Москва, усадьба «Царицыно»
Плохо, когда День Рождения летом, это все знают. Когда день рождения в июле — вообще беда, уже друзья все разъезжаются, каникулы, пионерские лагеря, вступительные экзамены, — и даже в тридцать это невезение отпускает тебя не совсем, потому что в России до сих пор принято уходить в отпуск летом, даже у тех, кто вполне может позволить себе две декабрьские недели на Бали или хотя бы одну январскую в Египте. Чем высчитывать, кто придёт, кто не придёт, чем рисковать, что пойдёт дождь, а ты только нацелился устроить пикник на открытом воздухе — нет, легче уж вообще ничего не отмечать. Я и не отмечаю, но зато она позвонила меня поздравить и совершенно не удивилась, что я не отмечаю, говорит, у нас это вообще не очень принято, день рождения, — а пошли послезавтра в Царицыно, там День Независимости, я тебя проведу, вряд ли это будет так уж хорошо, но чего, погода приятная, там, говорят, красиво. Там красиво, да.

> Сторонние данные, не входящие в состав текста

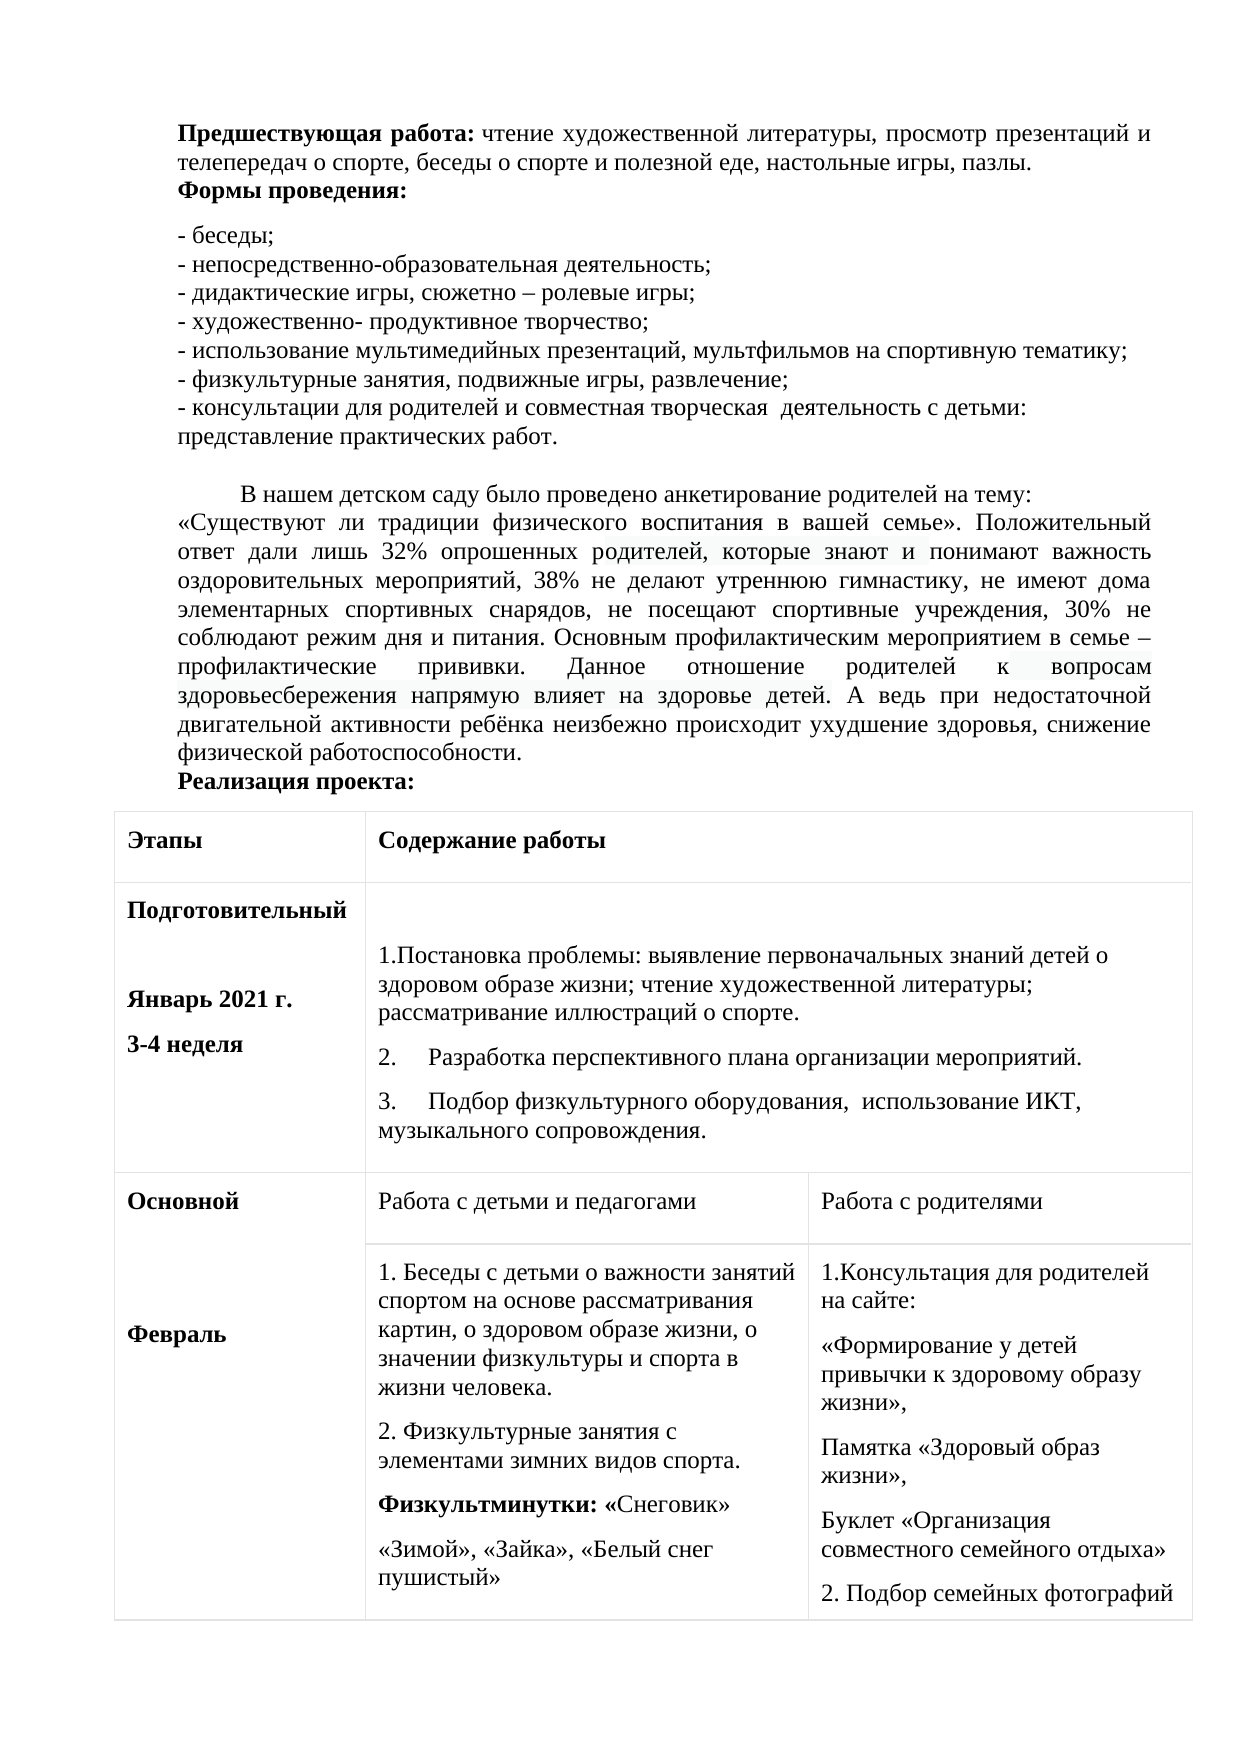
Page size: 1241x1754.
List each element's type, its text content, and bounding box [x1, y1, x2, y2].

text «Существуют ли традиции физического воспитания в вашей семье». Положительный ответ дали лишь 32% опрошенных родителей, которые знают и понимают важность оздоровительных мероприятий, 38% не делают утреннюю гимнастику, не имеют дома элементарных спортивных снарядов, не посещают спортивные учреждения, 30% не соблюдают режим дня и питания. Основным профилактическим мероприятием в семье – профилактические прививки. Данное отношение родителей к вопросам здоровьесбережения напрямую влияет на здоровье детей. А ведь при недостаточной двигательной активности ребёнка неизбежно происходит ухудшение здоровья, снижение физической работоспособности. [177, 680, 1152, 766]
text - использование мультимедийных презентаций, мультфильмов на спортивную тематику; [177, 335, 1152, 364]
text Реализация проекта: [177, 766, 1152, 795]
table_cell 1.Постановка проблемы: выявление первоначальных знаний детей о здоровом образе жизни; чтение художественной литературы; рассматривание иллюстраций о спорте. 2. Разработка перспективного плана организации мероприятий. 3. Подбор физкультурного оборудования, использование ИКТ, музыкального сопровождения. [366, 882, 1192, 1172]
text Предшествующая работа: чтение художественной литературы, просмотр презентаций и телепередач о спорте, беседы о спорте и полезной еде, настольные игры, пазлы. [177, 118, 1152, 176]
text - художественно- продуктивное творчество; [177, 306, 1152, 335]
text - беседы; [177, 220, 1152, 249]
table_cell Подготовительный Январь 2021 г. 3-4 неделя [115, 883, 365, 1172]
table_cell Работа с родителями [809, 1172, 1192, 1243]
text Формы проведения: [177, 176, 1152, 204]
table_header Содержание работы [366, 812, 1192, 882]
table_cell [366, 1245, 808, 1619]
text - дидактические игры, сюжетно – ролевые игры; [177, 277, 1152, 306]
table_cell Основной Февраль Март [115, 1173, 365, 1619]
table_cell Работа с детьми и педагогами [366, 1173, 808, 1243]
text - физкультурные занятия, подвижные игры, развлечение; [177, 364, 1152, 392]
table_header Этапы [115, 812, 365, 882]
text - консультации для родителей и совместная творческая деятельность с детьми: представление практических работ. [177, 392, 1152, 450]
text - непосредственно-образовательная деятельность; [177, 249, 1152, 277]
text «Существуют ли традиции физического воспитания в вашей семье». Положительный ответ дали лишь 32% опрошенных родителей, которые знают и понимают важность оздоровительных мероприятий, 38% не делают утреннюю гимнастику, не имеют дома элементарных спортивных снарядов, не посещают спортивные учреждения, 30% не соблюдают режим дня и питания. Основным профилактическим мероприятием в семье – профилактические прививки. Данное отношение родителей к вопросам здоровьесбережения напрямую влияет на здоровье детей. А ведь при недостаточной двигательной активности ребёнка неизбежно происходит ухудшение здоровья, снижение физической работоспособности. [177, 507, 1152, 565]
text В нашем детском саду было проведено анкетирование родителей на тему: [177, 479, 1152, 507]
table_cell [809, 1243, 1192, 1619]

Только опять толпа, опять громко, чёрный охранник в форме морского пехотинца у входа, металлоискатель, я выворачиваю карманы: плеер, два пятака, ключи, охранник глядит в Машин паспорт, улыбается, мы проходим. Почти ничего не изменилось с тех пор, как я был здесь в прошлый раз, проходил тогда не по чужому паспорту, а по чужому пропуску, она работала в американской фармацевтической фирме, исполнительным секретарём, менеджером, не помню. Один наш общий приятель очень смеялся над названием этой самой фирмы — «Если бы у меня была фамилия Сквибб, я бы удавился». Мы то встречались в омерзительном, чудовищно дорогом московском «Хилтоне», где у фирмы был офис, то ехали вместе на корпоративный уикенд в «Вороново», бывший пансионат «Госснаба», а один раз, да, провели удивительный вечер здесь, в Царицыно, милостью Американской Торговой Палаты.